The tenth chapter treats of the characteristics of lies; how to know when, where, and by whom invented. Your Dutch, English, and French ware are amply distinguished from one another; an Exchange lie from one coined at the other end of the town: great judgment is to be shown as to the place where the species is intended to circulate: very low and base coin will serve for Wapping: there are several coffeehouses that have their particular stamps, which a judicious practitioner may easily know. All your great men have their proper phantateustics. The author says he has attained, by study and application, to so great skill in this matter that, bring him any lie, he can tell whose image it bears so truly, as the great man himself shall not have the face to deny it. The promissory lies of great men are known by shouldering, hugging, squeezing, smiling, bowing; and their lies in matter of fact, by immoderate swearing.
He spends the whole eleventh chapter on one simple question, whether a lie is best contradicted by truth, or by another lie?
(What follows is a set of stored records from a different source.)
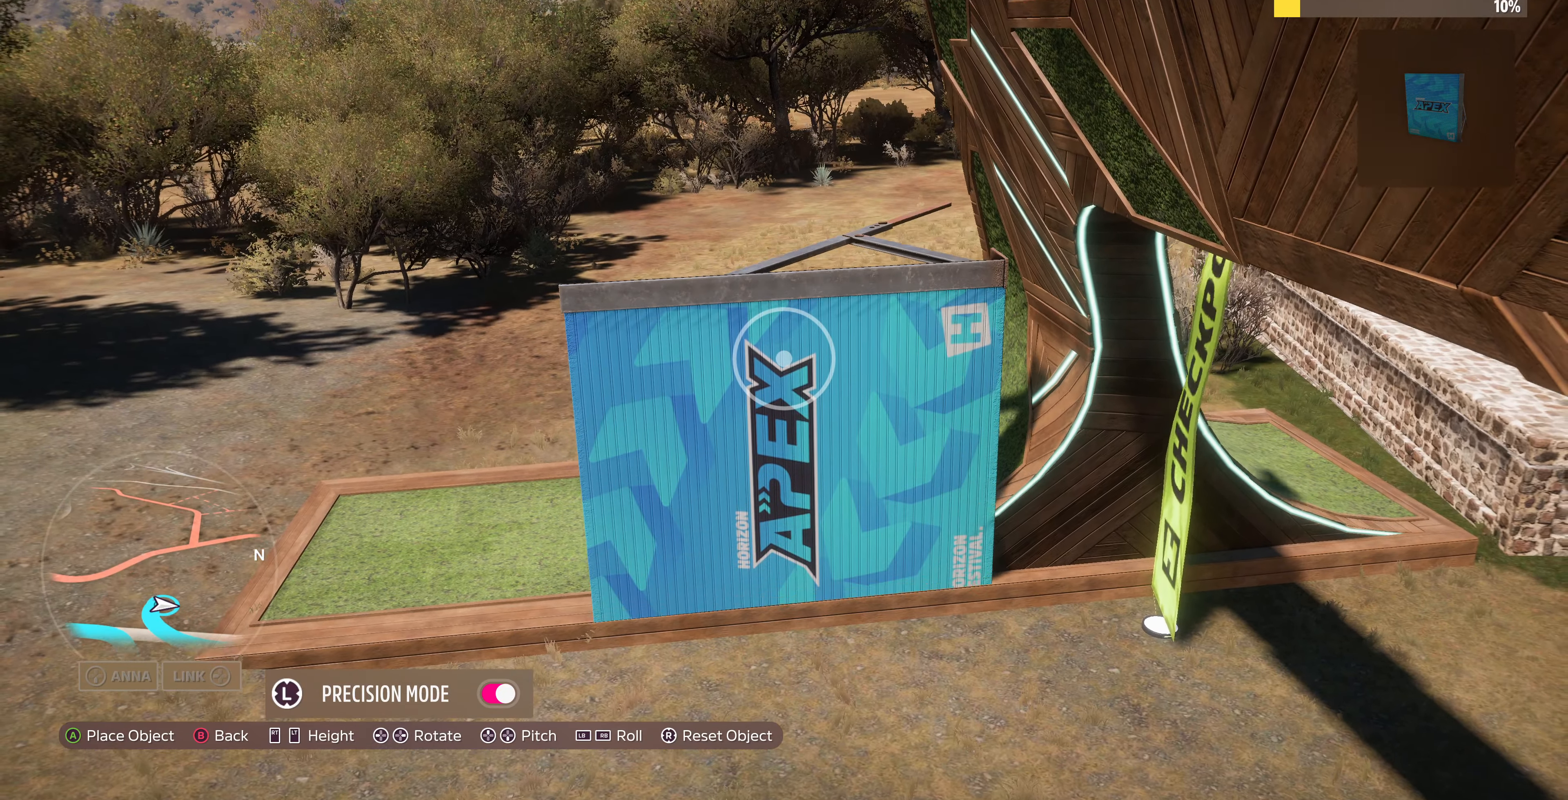
{"buttons": [], "left_stick": "down", "right_stick": "center", "events": [[400, "left_stick", "down"]]}
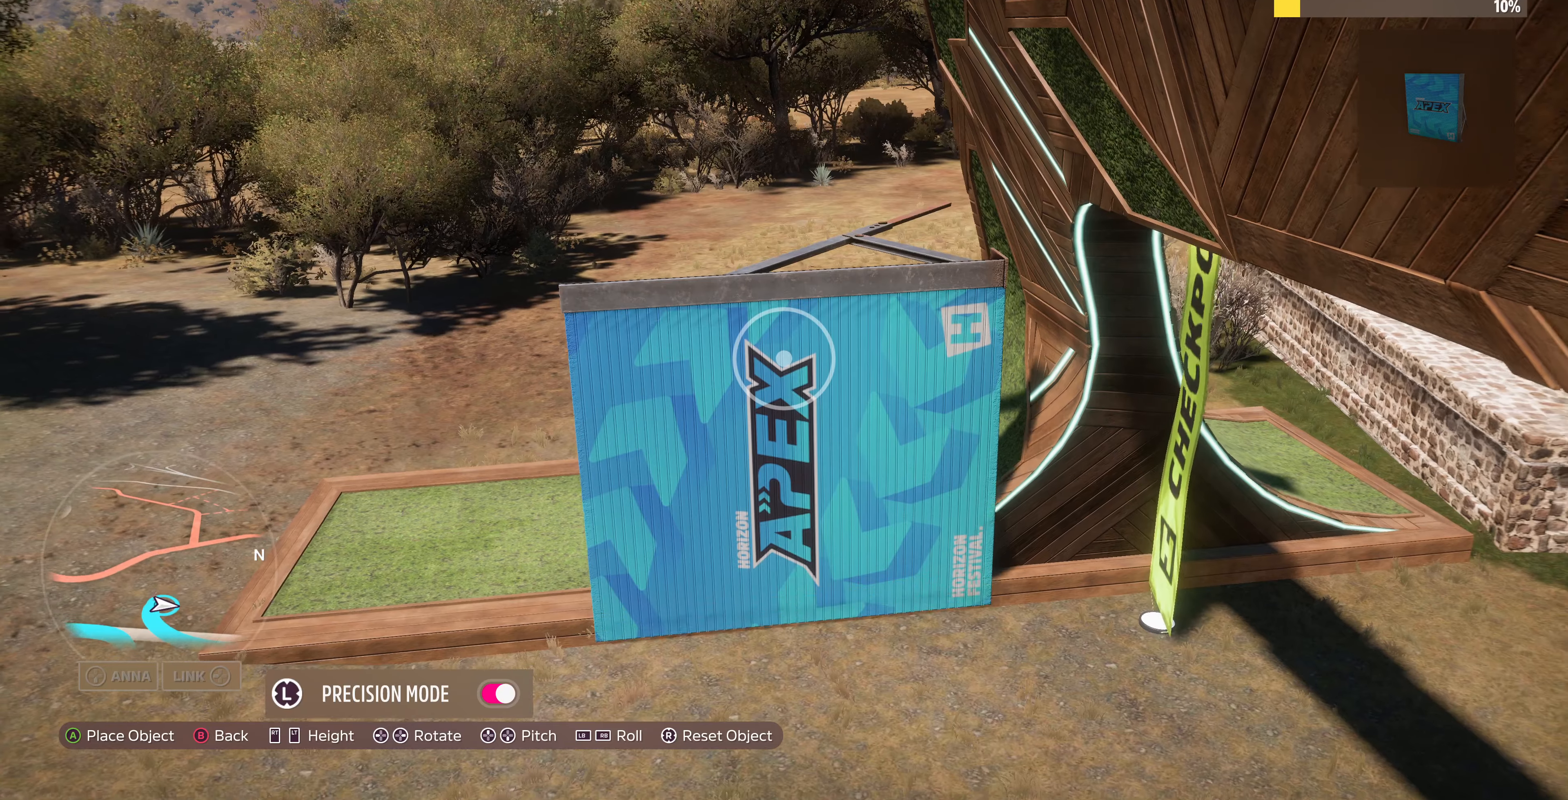
{"buttons": [], "left_stick": "center", "right_stick": "center", "events": [[34, "left_stick", "center"], [334, "R2", "down"], [367, "R2", "up"]]}
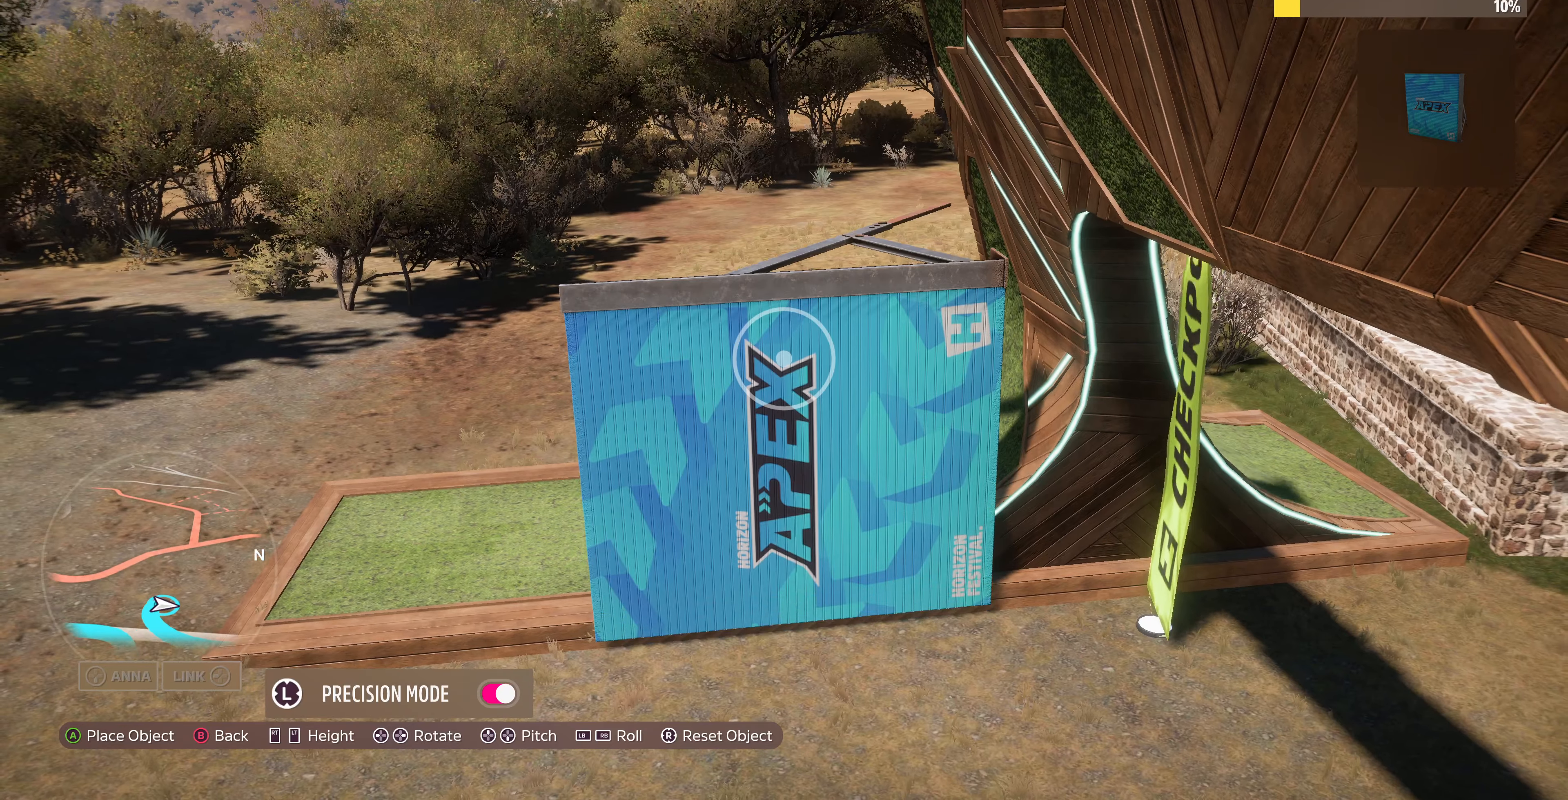
{"buttons": [], "left_stick": "center", "right_stick": "center", "events": [[134, "L2", "down"], [200, "L2", "up"], [400, "L2", "down"], [434, "L2", "up"]]}
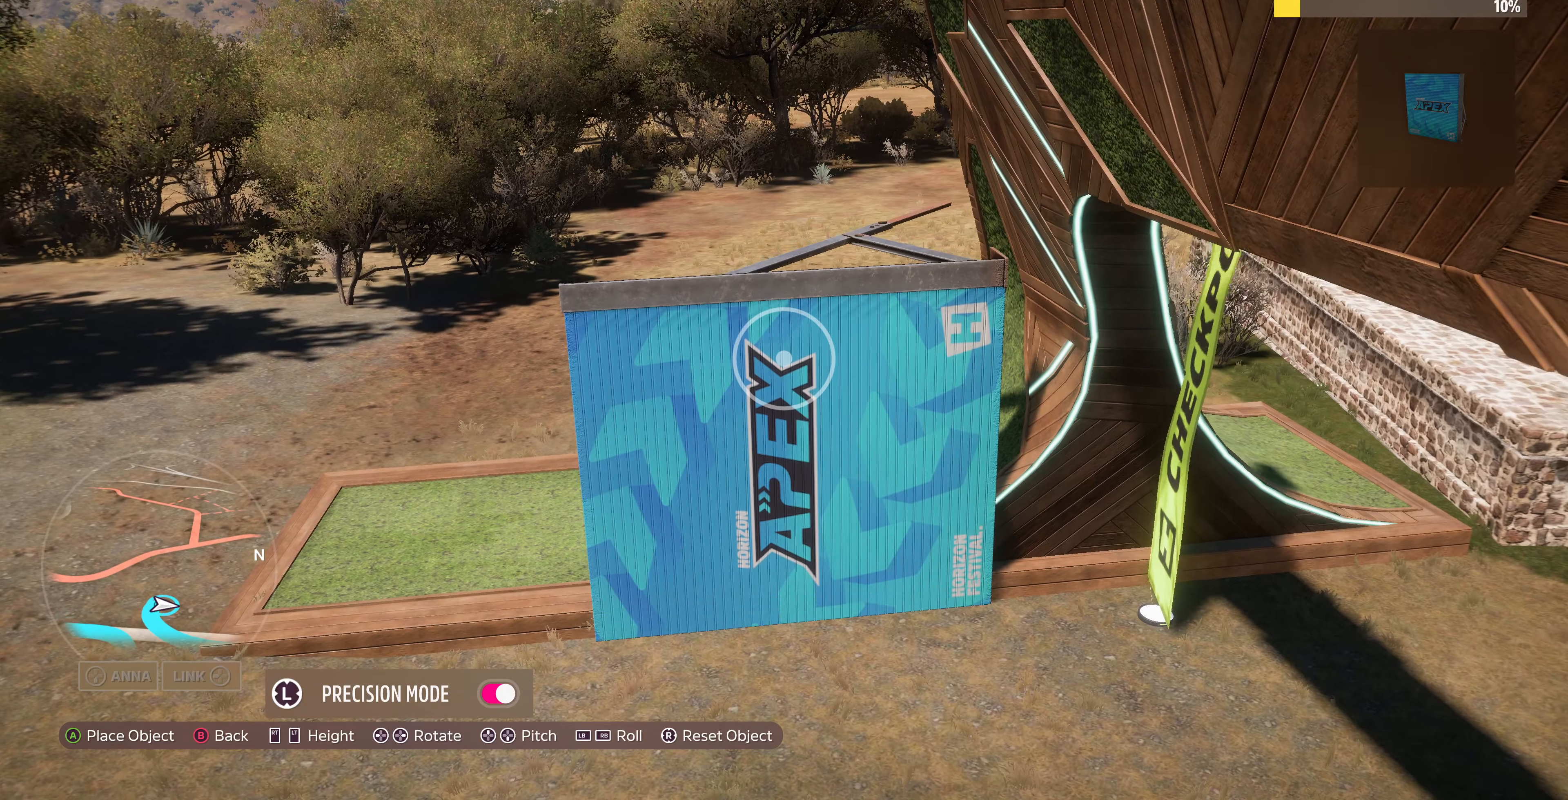
{"buttons": [], "left_stick": "center", "right_stick": "center", "events": []}
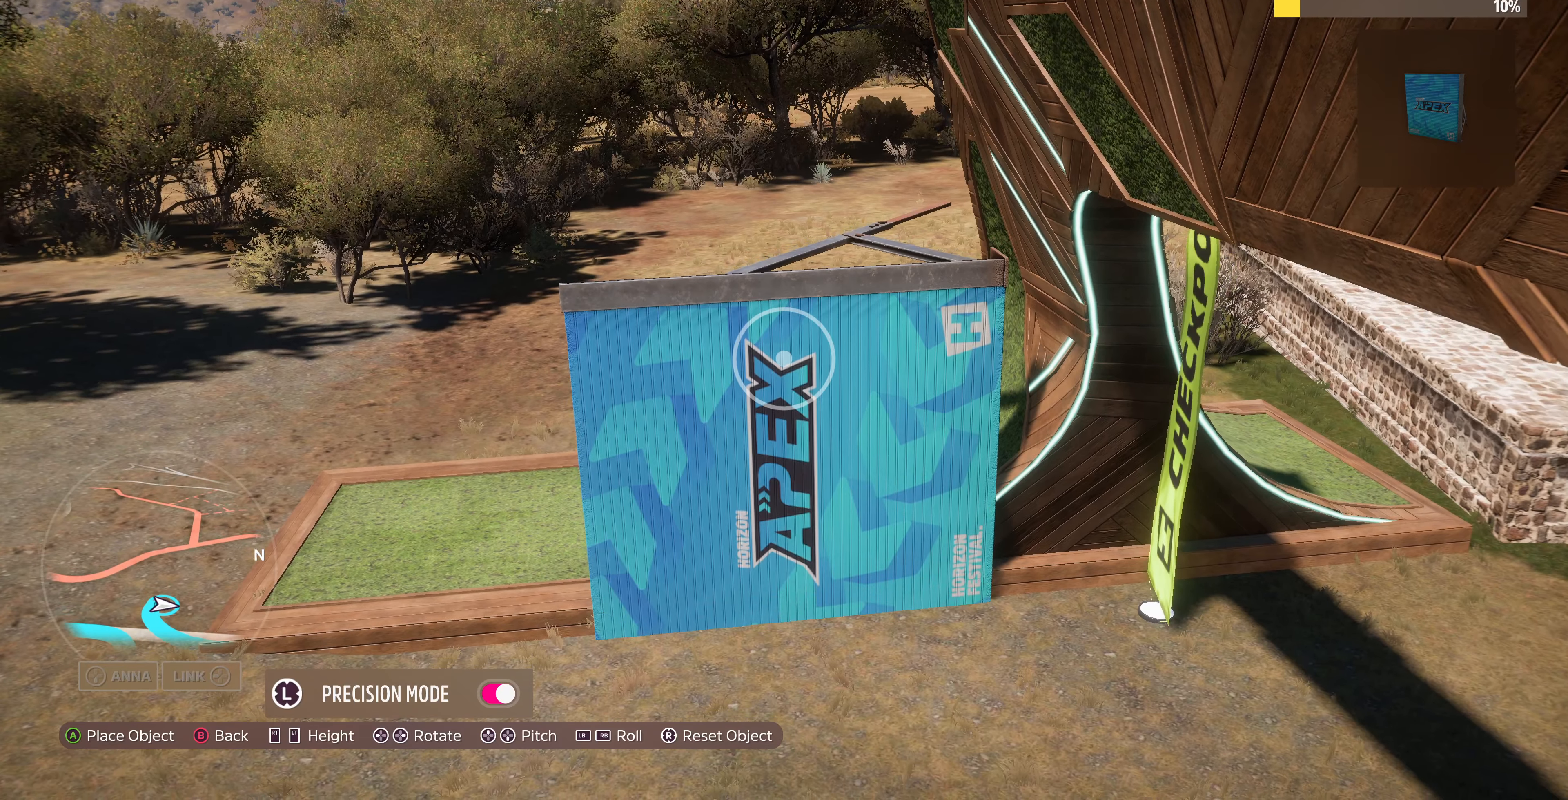
{"buttons": [], "left_stick": "center", "right_stick": "center", "events": [[400, "left_stick", "up"], [500, "left_stick", "center"]]}
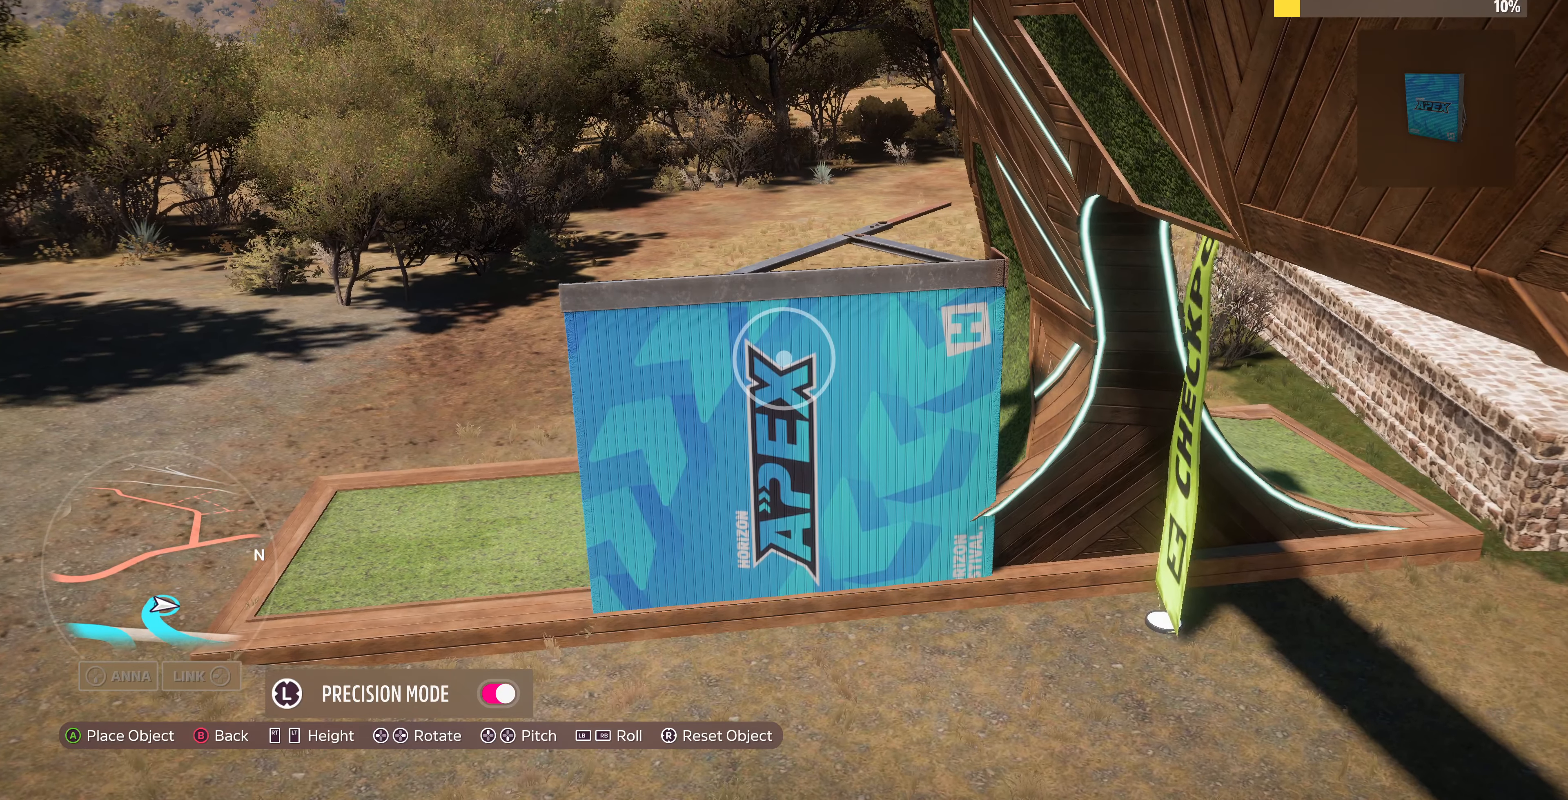
{"buttons": [], "left_stick": "center", "right_stick": "center", "events": []}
The author says that, considering the large extent of the cylindrical surface of the soul, and the great propensity to believe lies in the generality of mankind of late years, he thinks the properest contradiction to a lie is another lie. For example, if it should be reported that the pretender was in London, one would not contradict it by saying, he never was in England; but you must prove by eye-witnesses that he came no further than Greenwich, and then went back again. Thus if it be spread about that a great person were dying of some disease, you must not say the truth, that they are in health, and never had such a disease, but that they are slowly recovering of it. So there was not long ago a gentleman, who affirmed, that the treaty with France, for bringing popery and slavery into England, was signed the 15th of September; to which another answered very judiciously, not, by opposing truth to his lie, that there was no such treaty; but that, to his certain knowledge, there were many things in that treaty not yet adjusted.
[The account of the second volume of this excellent treatise is reserved for another time.]